Une guerre commerciale aux enjeux financiers colossaux
Wave, arrivée récente sur le marché malien, a bouleversé l’équilibre établi en proposant des frais de transfert extrêmement bas, à seulement 1 %. Cette stratégie agressive menace la part de marché d’Orange Mali, qui domine historiquement les services financiers mobiles dans le pays. Le Mobile Money représente plus de 70 % de la population active connectée aux services financiers numériques, faisant du Mali l’un des marchés les plus dynamiques d’Afrique de l’Ouest.
La concurrence intense pousse les opérateurs à réagir rapidement, ajustant prix et services pour conserver leurs clients. Mais cette lutte commerciale a des conséquences directes sur les employés, certains étant accusés de faciliter l’implantation de la concurrence, ce qui alimente le climat de méfiance interne.

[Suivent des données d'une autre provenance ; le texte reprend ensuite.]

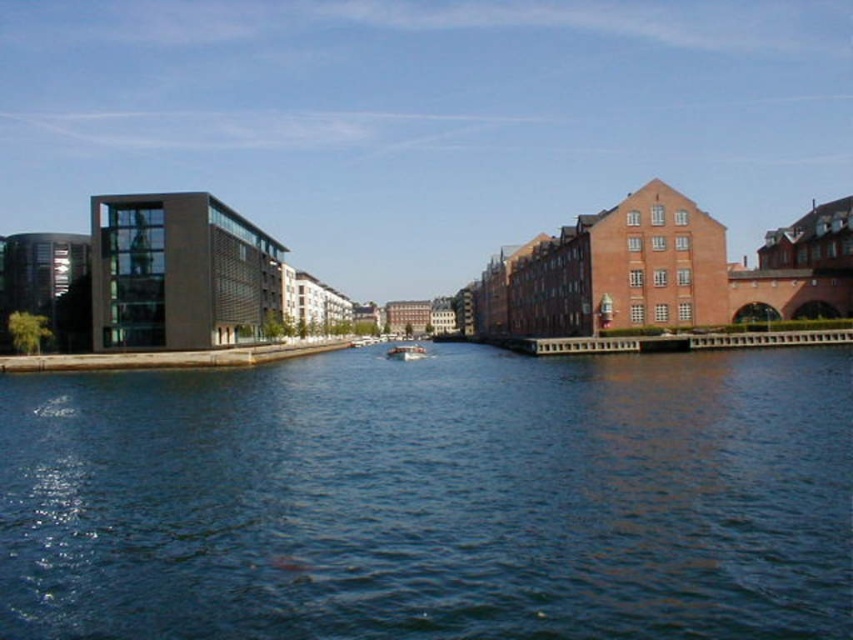
In the scene shown: Is dark blue water at center thinner than white plastic boat at center?

In fact, dark blue water at center might be wider than white plastic boat at center.

Between point (735, 525) and point (393, 355), which one is positioned in front?

Point (735, 525) is more forward.

Identify the location of dark blue water at center. (432, 499).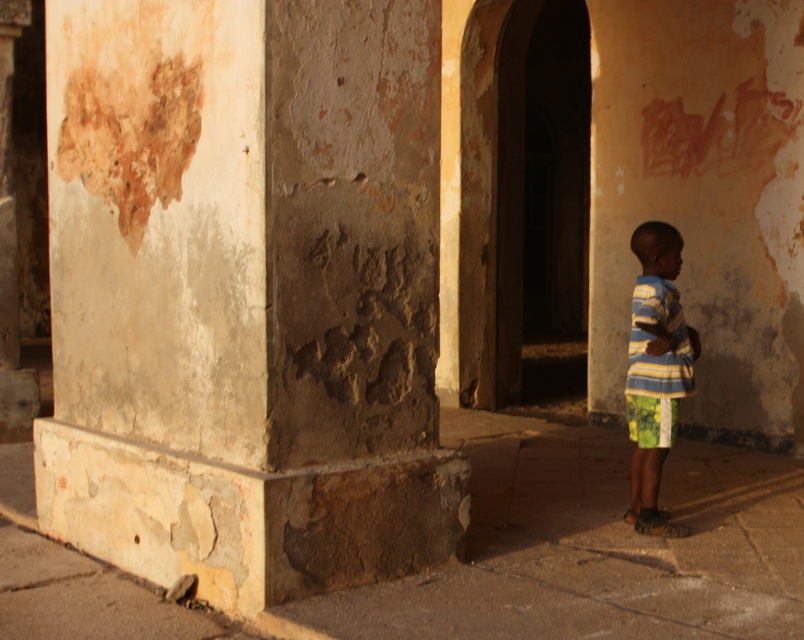
Question: Where is rusty concrete pillar at center located in relation to striped fabric shirt at right in the image?

Choices:
 (A) left
 (B) right

Answer: (A)

Question: Which of the following is the closest to the observer?

Choices:
 (A) (673, 440)
 (B) (643, 276)

Answer: (A)

Question: Is rusty concrete pillar at center further to camera compared to green fabric shorts at lower right?

Choices:
 (A) no
 (B) yes

Answer: (A)

Question: Is the position of rusty concrete pillar at center less distant than that of green fabric shorts at lower right?

Choices:
 (A) yes
 (B) no

Answer: (A)

Question: Which is nearer to the striped fabric shirt at right?

Choices:
 (A) rusty concrete pillar at center
 (B) green fabric shorts at lower right

Answer: (B)

Question: Among these points, which one is farthest from the camera?

Choices:
 (A) 249,444
 (B) 643,273

Answer: (B)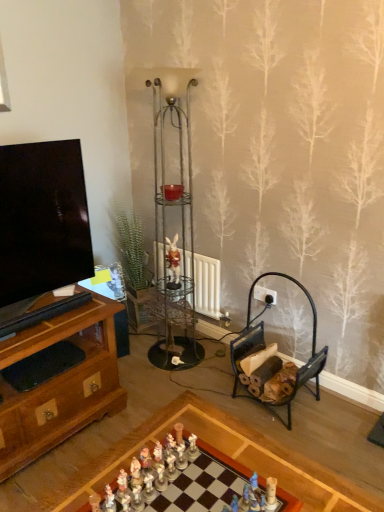
This screenshot has width=384, height=512. Identify the location of vacant space to the left of white porcelain figurines at center, positioned as the second toy in right-to-left order. (112, 468).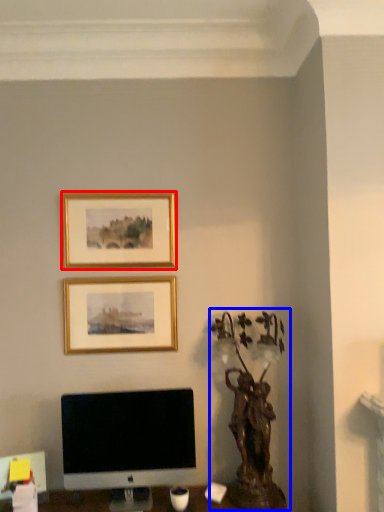
Question: Which point is further to the camera, picture frame (highlighted by a red box) or bronze statue (highlighted by a blue box)?

Choices:
 (A) picture frame
 (B) bronze statue

Answer: (A)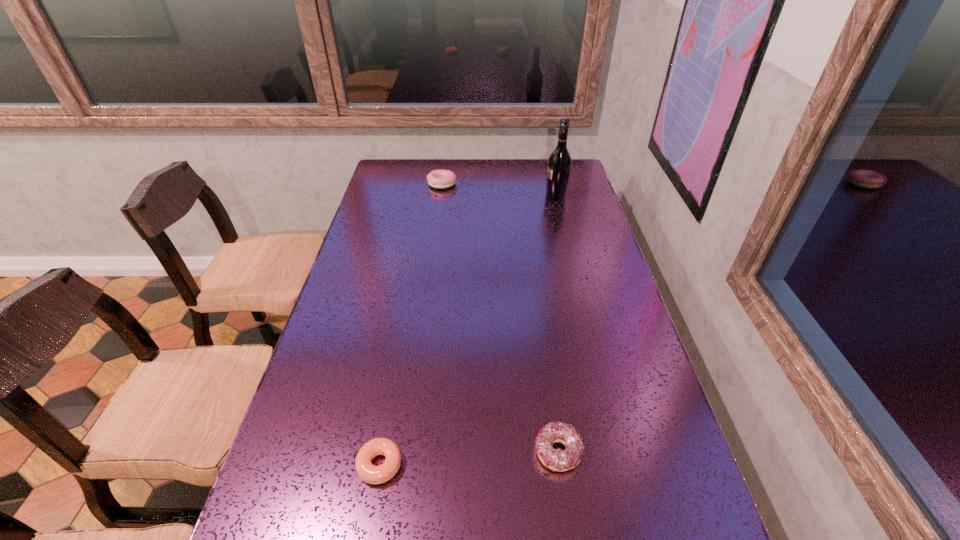
The height and width of the screenshot is (540, 960). I want to click on free space between the rightmost doughnut and the farthest object, so click(x=500, y=318).

At what (x,y) coordinates should I click in order to perform the action: click on vacant space that is in between the wine bottle and the shortest doughnut. Please return your answer as a coordinate pair (x, y). Looking at the image, I should click on (468, 331).

Where is `vacant point located between the shortest doughnut and the rightmost object`? The height and width of the screenshot is (540, 960). vacant point located between the shortest doughnut and the rightmost object is located at coordinates (468, 331).

Select which object is the second closest to the tallest object. Please provide its 2D coordinates. Your answer should be formatted as a tuple, i.e. [(x, y)], where the tuple contains the x and y coordinates of a point satisfying the conditions above.

[(560, 460)]

Identify the location of object that is the second closest to the farthest object. The width and height of the screenshot is (960, 540). (560, 460).

Identify the location of doughnut that stands as the closest to the shortest doughnut. (560, 460).

The image size is (960, 540). I want to click on doughnut that is the second nearest to the shortest object, so click(440, 179).

Locate an element on the screen. blank space that satisfies the following two spatial constraints: 1. on the back side of the shortest object; 2. on the left side of the farthest doughnut is located at coordinates (429, 184).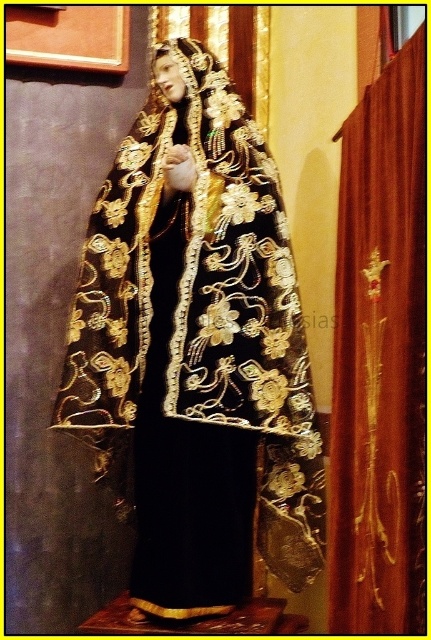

Licenciements massifs et tensions sociales
La situation a pris une tournure dramatique avec l’annonce de licenciements massifs chez Orange Mali. Plusieurs collaborateurs, comptant jusqu’à une décennie d’ancienneté, ont vu leur contrat rompu, suscitant indignation et inquiétude. Les motifs avancés par l’entreprise évoquent des soupçons de double jeu, certains employés ayant été accusés de collaborer avec Wave tout en étant sous contrat avec Orange.
Ces licenciements soulèvent des questions sur la protection des droits des travailleurs et sur le respect des règles du Code du travail malien. Dans un contexte où les services financiers mobiles gèrent chaque mois des milliards de francs CFA, l’équilibre entre performance commerciale et responsabilité sociale des entreprises (RSE) apparaît particulièrement fragile.
Le rôle des régulateurs et la nécessité d’une médiation
Face à cette crise, les autorités de régulation, notamment l’Autorité malienne de régulation des télécommunications et des postes (AMRTP), sont interpellées pour arbitrer. Les enjeux sont multiples : garantir la libre concurrence, sécuriser l’emploi, et éviter que le conflit commercial ne déstabilise l’ensemble du secteur.
Les experts estiment que la manière dont cette crise sera gérée pourrait redéfinir les règles du marché des télécoms au Mali pour les prochaines années, affectant à la fois les opérateurs, les employés et les consommateurs.
Impact sur les usagers et perspectives
Pour les clients, cette guerre commerciale se traduit par une offre diversifiée, mais aussi par des incertitudes sur la continuité du service et la sécurité des transactions. La défiance entre acteurs du secteur peut entraîner des interruptions ponctuelles, compliquant l’accès aux services financiers mobiles, vitaux dans un pays où le cash reste difficile à mobiliser.
Dans ce contexte, une communication transparente des entreprises et une régulation stricte apparaissent comme des solutions incontournables pour rétablir la confiance et stabiliser le secteur.